On the 70th anniversary of Israel’s independence, the European Jewish Congress together with the World Jewish Congress, joined efforts with the European Leadership Network, B’nai B’rith International, the American Jewish Committee, the European Coalition for Israel and the European Union of Jewish Students to demonstrate their solidarity with the State of Israel and shed light on its astonishing achievements. This initiative led to an unprecedented joint celebration in Brussels.
Yesterday’s celebration was an excellent illustration of the fact that Israel has plenty of friends in Europe. Dozens of MEPs across the political spectrum, ambassadors and high-level officials at the European institutions came together to express their friendship, because celebrating the anniversary of Israel is a nonpartisan issue.
In seventy years, the Jewish state has made the deserts bloom, created the most remarkable hub of technological innovation, taken the lead in addressing global environmental challenges and guaranteed liberty and prosperity for all its citizens, regardless of their background.
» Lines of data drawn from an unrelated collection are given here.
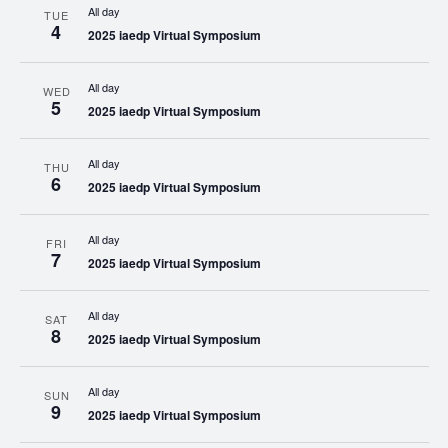
All day
TUE
4
2025 iaedp Virtual Symposium
All day
WED
5
2025 iaedp Virtual Symposium
All day
THU
6
2025 iaedp Virtual Symposium
All day
FRI
7
2025 iaedp Virtual Symposium
All day
SAT
8
2025 iaedp Virtual Symposium
All day
SUN
9
2025 iaedp Virtual Symposium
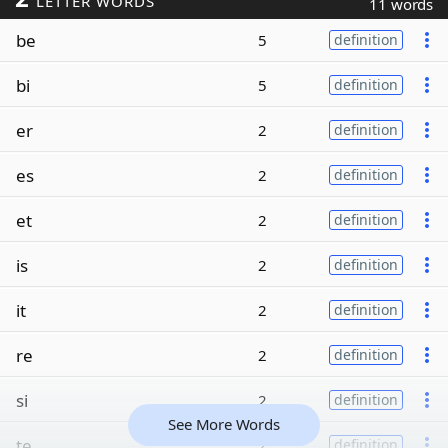
LETTER WORDS
11 words
be
5
definition
bi
5
definition
er
2
definition
es
2
definition
et
2
definition
is
2
definition
it
2
definition
re
2
definition
si
2
definition
See More Words
te
2
definition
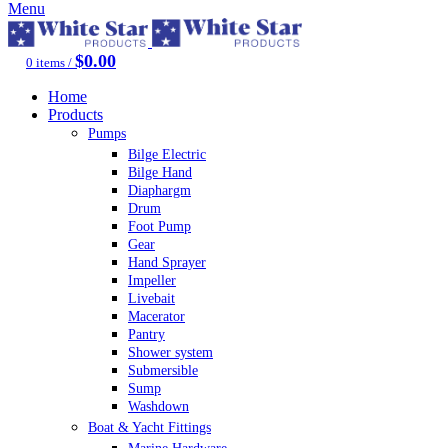
Menu
$
0.00
0
items
/
Home
Products
Pumps
Bilge Electric
Bilge Hand
Diaphargm
Drum
Foot Pump
Gear
Hand Sprayer
Impeller
Livebait
Macerator
Pantry
Shower system
Submersible
Sump
Washdown
Boat & Yacht Fittings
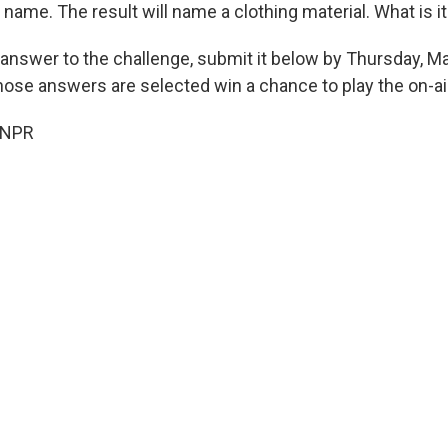
st name. The result will name a clothing material. What is i
 answer to the challenge, submit it below by Thursday, Ma
hose answers are selected win a chance to play the on-ai
 NPR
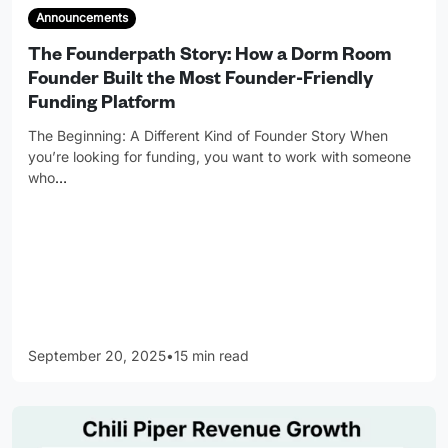
Announcements
The Founderpath Story: How a Dorm Room
Founder Built the Most Founder-Friendly
Funding Platform
The Beginning: A Different Kind of Founder Story When
you’re looking for funding, you want to work with someone
who
…
September 20, 2025
•
15 min read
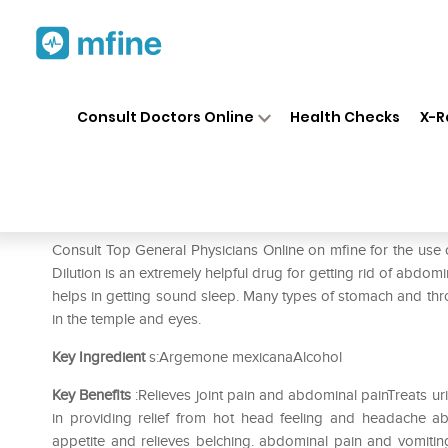
Home
Medicines
Pain
❯
❯
❯
SBL
Consult Doctors Online
Health Checks
X-R
SBL Argemone Mexicana Dilu
Prescription for:
Pain
Consult Top General Physicians Online on mfine for the u
Dilution is an extremely helpful drug for getting rid of abdomin
helps in getting sound sleep. Many types of stomach and throat 
in the temple and eyes.
Key Ingredient
s:Argemone mexicanaAlcohol
Key Benefits
:Relieves joint pain and abdominal painTreats u
in providing relief from hot head feeling and headache a
appetite and relieves belching. abdominal pain and vomiting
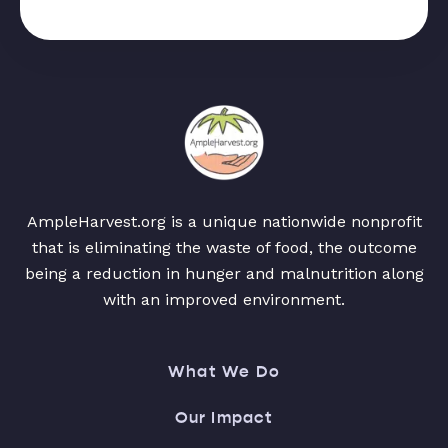
AmpleHarvest.org is a unique nationwide nonprofit
that is eliminating the waste of food, the outcome
being a reduction in hunger and malnutrition along
with an improved environment.
What We Do
Our Impact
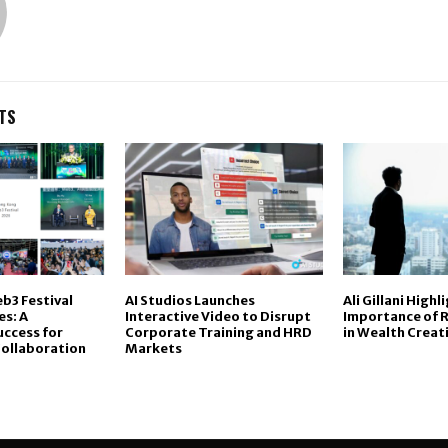
TS
b3 Festival
AI Studios Launches
Ali Gillani Highl
s: A
Interactive Video to Disrupt
Importance of R
ccess for
Corporate Training and HRD
in Wealth Creat
Collaboration
Markets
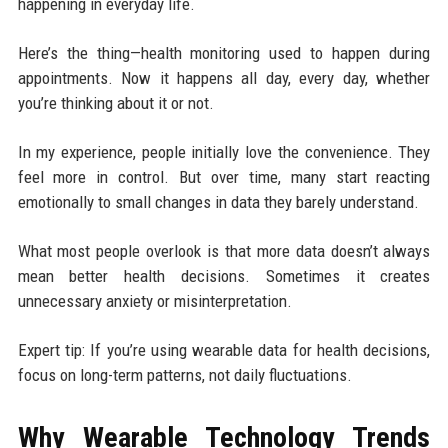
happening in everyday life.
Here’s the thing—health monitoring used to happen during
appointments. Now it happens all day, every day, whether
you’re thinking about it or not.
In my experience, people initially love the convenience. They
feel more in control. But over time, many start reacting
emotionally to small changes in data they barely understand.
What most people overlook is that more data doesn’t always
mean better health decisions. Sometimes it creates
unnecessary anxiety or misinterpretation.
Expert tip: If you’re using wearable data for health decisions,
focus on long-term patterns, not daily fluctuations.
Why Wearable Technology Trends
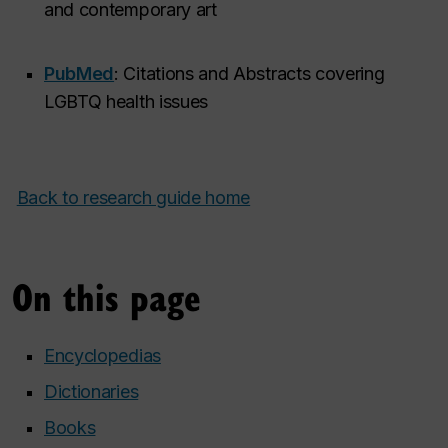
and contemporary art
PubMed
: Citations and Abstracts covering
LGBTQ health issues
Back to research guide home
On this page
Encyclopedias
Dictionaries
Books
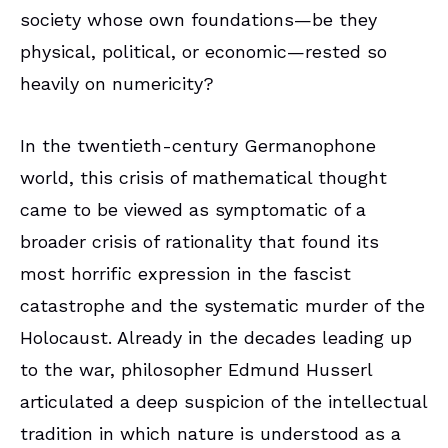
society whose own foundations—be they
physical, political, or economic—rested so
heavily on numericity?
In the twentieth-century Germanophone
world, this crisis of mathematical thought
came to be viewed as symptomatic of a
broader crisis of rationality that found its
most horrific expression in the fascist
catastrophe and the systematic murder of the
Holocaust. Already in the decades leading up
to the war, philosopher Edmund Husserl
articulated a deep suspicion of the intellectual
tradition in which nature is understood as a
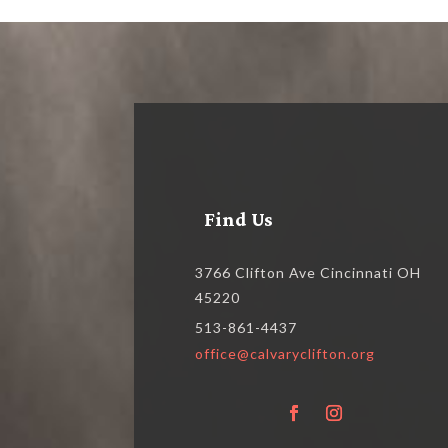
Find Us
3766 Clifton Ave Cincinnati OH
45220
513-861-4437
office@calvaryclifton.org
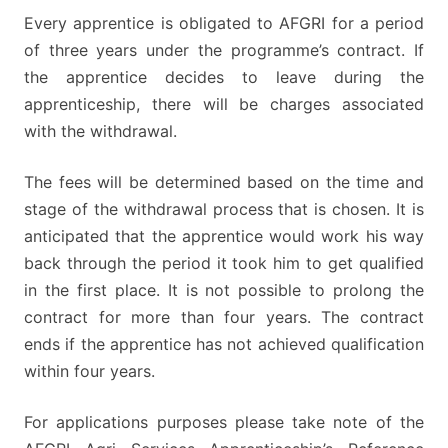
Every apprentice is obligated to AFGRI for a period
of three years under the programme’s contract. If
the apprentice decides to leave during the
apprenticeship, there will be charges associated
with the withdrawal.
The fees will be determined based on the time and
stage of the withdrawal process that is chosen. It is
anticipated that the apprentice would work his way
back through the period it took him to get qualified
in the first place. It is not possible to prolong the
contract for more than four years. The contract
ends if the apprentice has not achieved qualification
within four years.
For applications purposes please take note of the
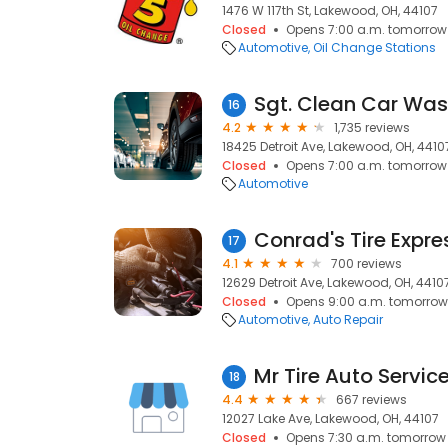
1476 W 117th St, Lakewood, OH, 44107
Closed
Opens 7:00 a.m. tomorrow
Automotive
Oil Change Stations
Sgt. Clean Car Wa
16
4.2
1,735 reviews
18425 Detroit Ave, Lakewood, OH, 4410
Closed
Opens 7:00 a.m. tomorrow
Automotive
17
4.1
700 reviews
12629 Detroit Ave, Lakewood, OH, 4410
Closed
Opens 9:00 a.m. tomorrow
Automotive
Auto Repair
Mr Tire Auto Servic
18
4.4
667 reviews
12027 Lake Ave, Lakewood, OH, 44107
Closed
Opens 7:30 a.m. tomorrow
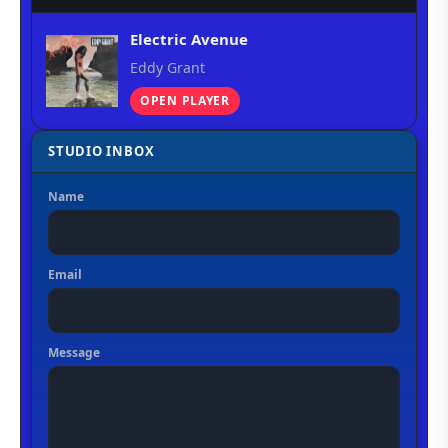
Electric Avenue
Eddy Grant
OPEN PLAYER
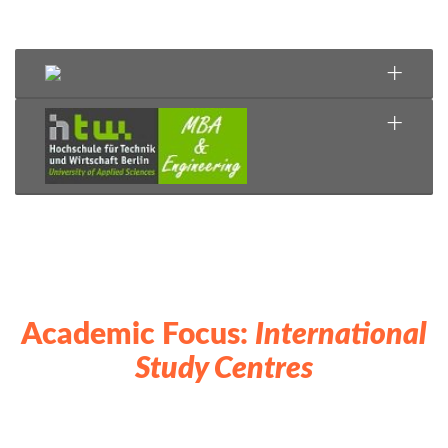
Academic Focus:
International
Study Centres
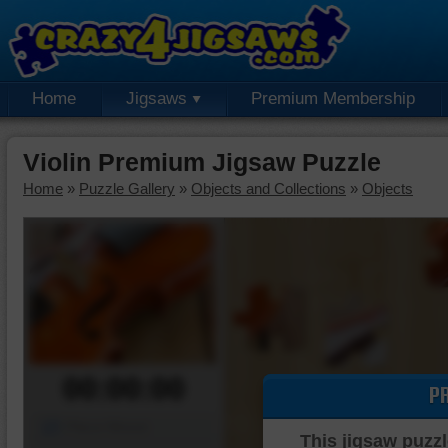
Home
Jigsaws
Premium Membership
Violin Premium Jigsaw Puzzle
Home
»
Puzzle Gallery
»
Objects and Collections
»
Objects
00:00:00
P
Piece Mover
This jigsaw puzzl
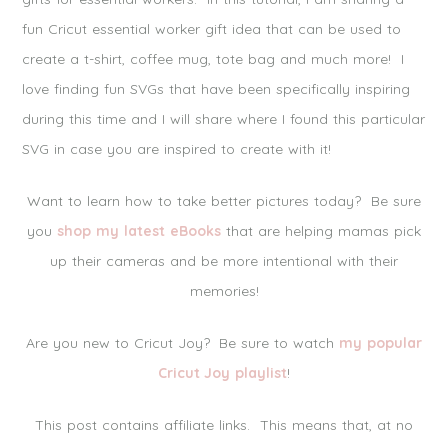
fun Cricut essential worker gift idea that can be used to
create a t-shirt, coffee mug, tote bag and much more! I
love finding fun SVGs that have been specifically inspiring
during this time and I will share where I found this particular
SVG in case you are inspired to create with it!
Want to learn how to take better pictures today? Be sure
you
shop my latest eBooks
that are helping mamas pick
up their cameras and be more intentional with their
memories!
Are you new to Cricut Joy? Be sure to watch
my popular
Cricut Joy playlist
!
This post contains affiliate links. This means that, at no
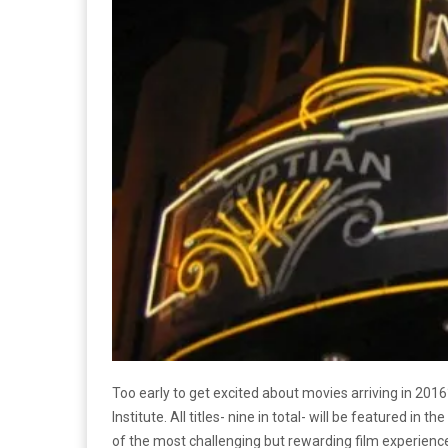
Too early to get excited about movies arriving in 2016?
Institute. All titles- nine in total- will be featured i
of the most challenging but rewarding film experience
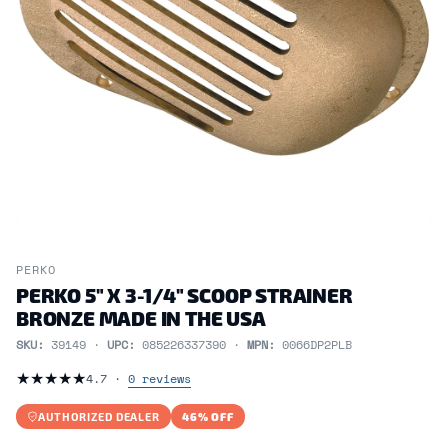
PERKO
PERKO 5" X 3-1/4" SCOOP STRAINER
BRONZE MADE IN THE USA
SKU:
39149 ·
UPC:
085226337390 ·
MPN:
0066DP2PLB
★
★
★
★
★
4.7 ·
0 reviews
AUTHORIZED DEALER
46% OFF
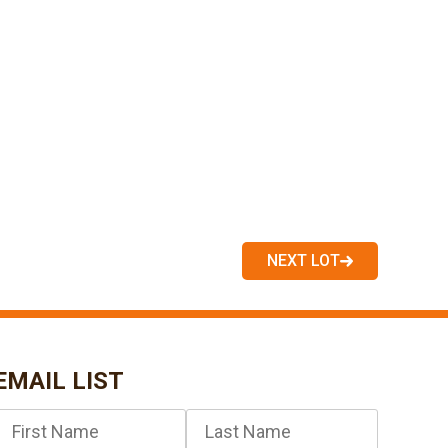
NEXT LOT
EMAIL LIST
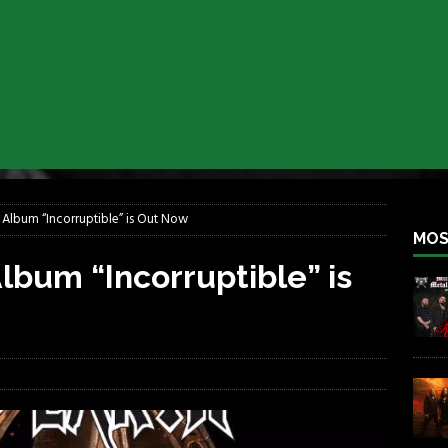
iend TOUR
REBEL NEWS
e Concord in Chicago
REBEL NEWS
 BACK
REBEL NEWS
lfest 2026
REBEL NEWS
ater Rocks Last Saturday Night
REBEL NEWS
e Metalfest 2026
REBEL NEWS
 Album “Incorruptible” is Out Now
MOS
lbum “Incorruptible” is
Nevertheless, seventy years after the establishment of an independent State of Israel, seventy-four years after the end of the Shoah, which destroyed a third of world Jewry and decades after the forced exodus of almost a million Jews from the Middle East and North Africa, antisemitism has reached an unprecedented and alarming scale.
Today, Jewish communities across the world face existential challenges. The general feeling among Jews is that antisemitism has entered a new phase. Jewish citizens are attacked by the far-Left, the far-Right and radical Islamists, on the streets, in parliaments, online and in their own homes.
Today, much of the hatred against Jews is disguised, especially on the far-Left, as a hatred of Israel. The irrational rejection of the Jewish People did not end with its return to its national, spiritual and historic homeland. This animosity merely morphed into a new insidious form, which now treats Israel as it has treated Jewish communities for many centuries.
Almost all of the classic antisemitic motifs and manifestations are now used against Israel, including blood libels, notions of global dominance and the general singling out of the only Jewish State.
The lessons of the Holocaust have been forgotten, fading with the sands of time and a new open and mainstream antisemitism is spreading. Jewish communities worldwide require massive protection and security, which is having a grave effect on Jewish life in many parts of the world. This cannot continue.
Antisemitism has become a sign of a profound societal sickness and is a danger not only to Jews, but to countries and citizens across the globe. Hatred and intolerance are everyone’s problem, and we expect all layers of civil society to be at the forefront of this battle.
We need to end hate speech and incitement to violence online, in religious institutions and on the streets. We need to strengthen the tools with which governmental and law enforcement agencies have to fight antisemitism and other forms of hate.
Above all, we need to find a new way to educate against hate, racism and antisemitism, because the lessons of the past are no longer understood. We desperately require a new way of thinking because our future depends on it.
Together, on the occasion of Israel’s Independence Day and its achievements as a beacon of hope and progress in the world, we call for an end to hate and intolerance, not just for the Jewish People, but for all peoples across the globe.